Godse thought he was executing Gandhi on behalf of a majority. Exactly as
Mayawati and, before her, E M S Namboodiripad felt that they were speaking
on behalf of a majority - the bahujan samaj, the proletariat, the Shudras
and the Dalits - when they attacked Gandhi. However, once the movement to
which Godse belonged began to falter as an ideological formation and succeed
as a political party dreaming of capturing power, it began singing a
different tune. The RSS included Gandhi's name in the daily prayers of its
branches and, in the 1980s, the BJP even adopted 'Gandhian socialism' as its
official party ideology. May be Mayawati's hostility to Gandhi had not waned
when she spoke out because she was yet to make a bid for pan-Indian
presence.
At the other end of the spectrum, the Leninist hacks have always considered
Gandhi a menace to progress, modernity and rationality. The respect to
Gandhi that some of the retired Stalinists have begun to show in recent
years is a consequence of their political demise. The vendors of secular
salvation now find that Gandhi has survived our times better than they have.

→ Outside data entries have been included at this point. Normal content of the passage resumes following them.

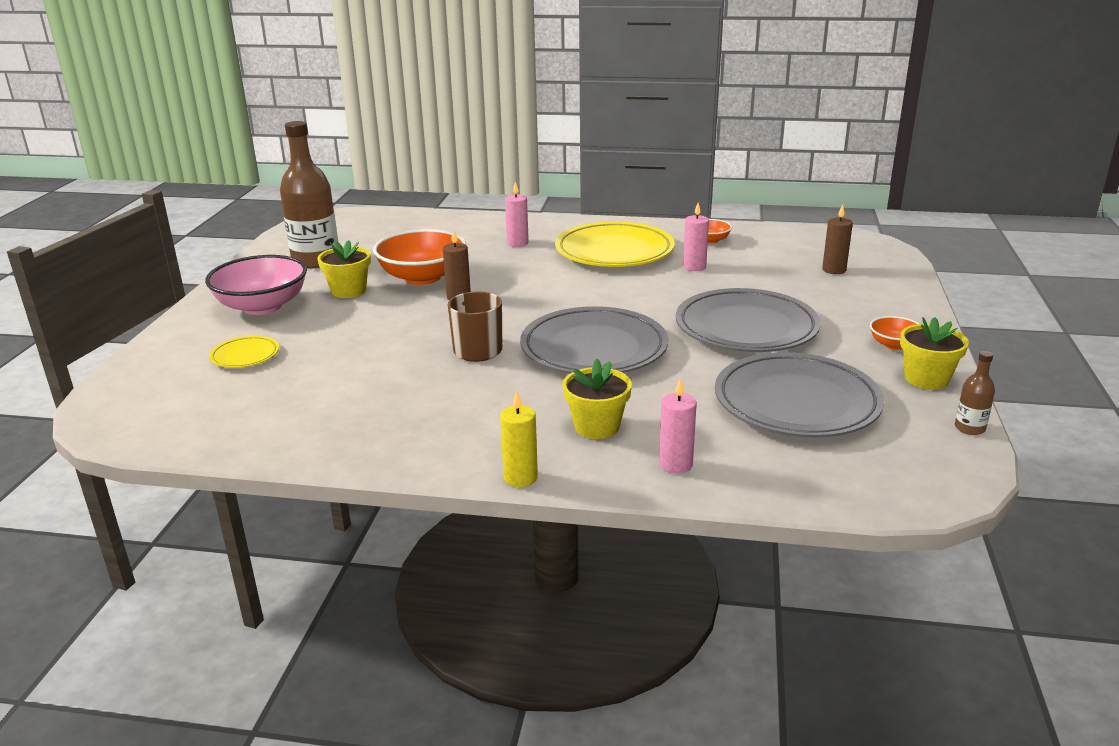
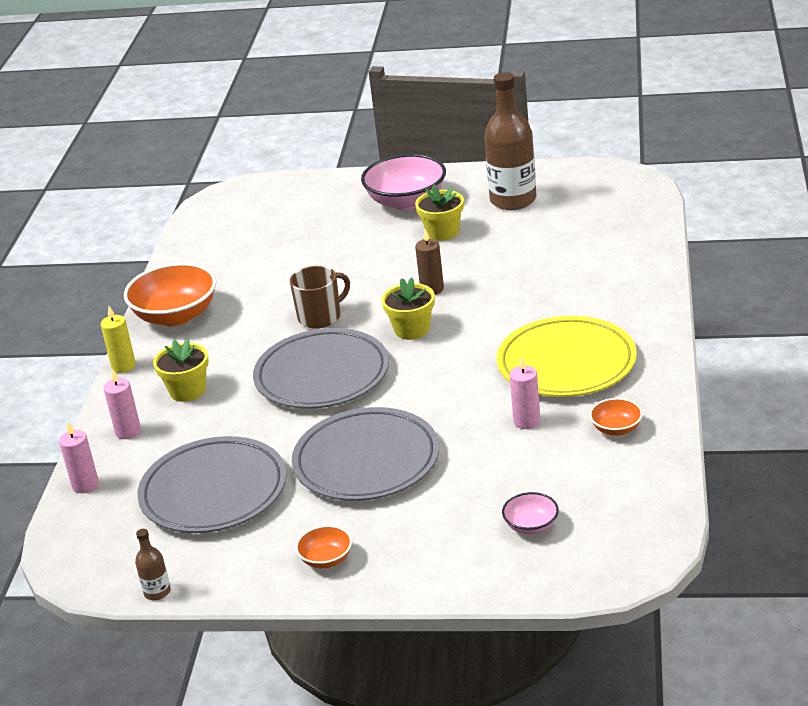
camera: 90 degrees right, 5 degrees up
yellow plate [209,336,279,368] -> none
orange bowl [373,229,466,285] -> orange bowl moved to [124,263,216,326]
pink candle [505,182,529,247] -> pink candle moved to [59,422,99,493]
brown candle [822,204,853,274] -> pink bowl [502,492,559,534]
yellow flower pot [900,317,969,390] -> yellow flower pot moved to [381,277,435,340]

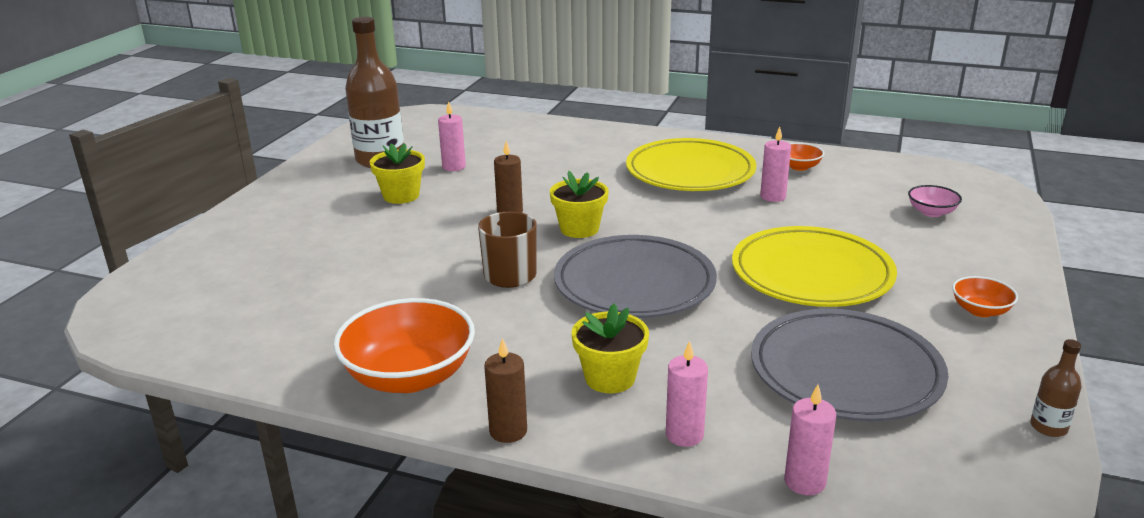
camera: 80 degrees left, 5 degrees down
yellow candle [101,306,136,373] -> brown candle [484,338,527,443]
grey plate [292,407,439,501] -> yellow plate [732,226,897,307]
pink bowl [361,154,446,210] -> none
none -> pink candle [438,101,466,171]

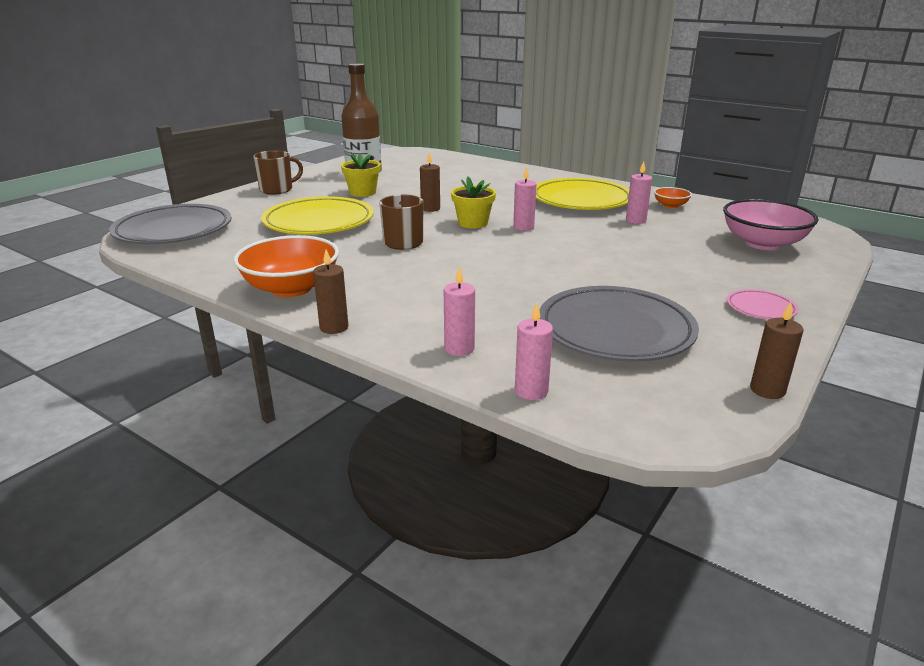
camera: 15 degrees right, 0 degrees up
pink candle [438,101,466,171] -> pink candle moved to [513,166,537,231]
grey plate [554,235,717,318] -> grey plate moved to [109,204,232,244]
yellow flower pot [571,304,649,393] -> none
yellow plate [732,226,897,307] -> yellow plate moved to [261,196,374,235]
pink bowl [908,185,962,217] -> pink bowl [723,199,819,250], size x2.05
orange bowl [952,276,1018,317] -> pink plate [727,289,798,319]
brown bottle [1030,339,1082,437] -> brown candle [750,302,804,399]
none -> brown mug [253,150,303,194]

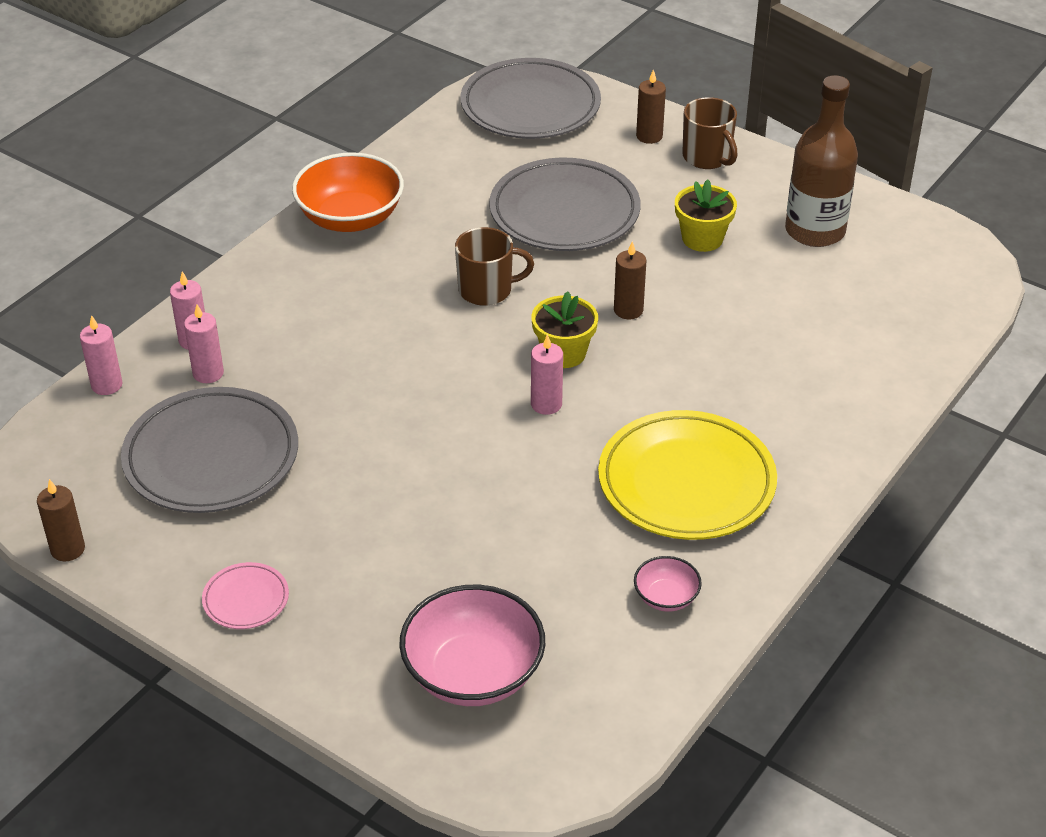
camera: 90 degrees right, 15 degrees up
yellow plate [261,196,374,235] -> grey plate [489,158,641,251]
brown candle [313,249,349,334] -> brown candle moved to [636,69,666,144]
pink candle [626,162,652,224] -> pink candle moved to [184,304,224,383]
orange bowl [654,187,692,208] -> pink bowl [634,556,702,612]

M N Roy, who broke away from Marxism, disagreed with the Leninists on many
counts but not on Gandhi. His three essays on Gandhi, read chronologically,
show a declining hostility towards the Mahatma. The first is dismissive, the
second ambivalent, the third mildly positive. As his confidence in being
able to mobilise people for his version of revolution faltered, he came to
grudgingly appreciate Gandhi's ability to touch the ordinary Indians despite
his 'irrational' credo. Indian Maoists in the late 1960s and early 70s were
no less hostile to Gandhi. He with his toothless smile seemed to them a sly,
scheming warhorse brainwashing rural India with his bogus ideology, whereas
they, despite their direct communion with objective, scientific history and
theoretical guidance from the great witch doctor at Beijing, had been exiled
to urban India to survive as an ordinary terrorist outfit. As Gandhi was
dead by then, they took out their anger against him by breaking his statues.
Within a decade though, from within the ranks of Indian Maoists emerged some
who drew heavily, often creatively, upon Gandhi. Pushed to the margins of
politics, with their dreams of an early revolution in tatters, the ageing
lions began to ruminate over their failures and take Gandhi seriously. Two
steps backward and one step forward, as the great helmsman might have said!
The liberals have never found Gandhi digestible either. Shankaran Nair, an
early Congress leader, said that Gandhi was against everything that the
great sons of 19th century India stood for. Gopal Krishna Gokhale was even
more forthright. He declared Gandhi's Hind Swaraj to be "the work of a fool"
and prophesied that "Gandhi would destroy it after he spent a year in
India". Such honest estimates are now rare, because the liberals in the
meanwhile have produced their own house-broken Gandhi - modern,
nationalistic, progressive, statist and secular. There is nothing left of
the politically incorrect, intellectual maverick who took on the imperious
Enlightenment vision and refused to accept that its dominance was proof of
its finality.
It is possible that Gandhi sensed his growing isolation in public life. The
200 years of western domination had done its job and the definition of
normal politics had changed in India. Gandhi chose death, using as his
accomplice the naive, lost ideologue, Godse, to sharpen the contra-diction
that had arisen between the Indian civilisation and the newborn Indian
nation-state. Robert Payne understands this when he says, "For Gandhi this
death was a triumph. He died as the kings do, felled at the height of their
powers". And Sarojini Naidu was right when she said: "What is all this
snivelling about? ...Would you rather he died of old age or indigestion?"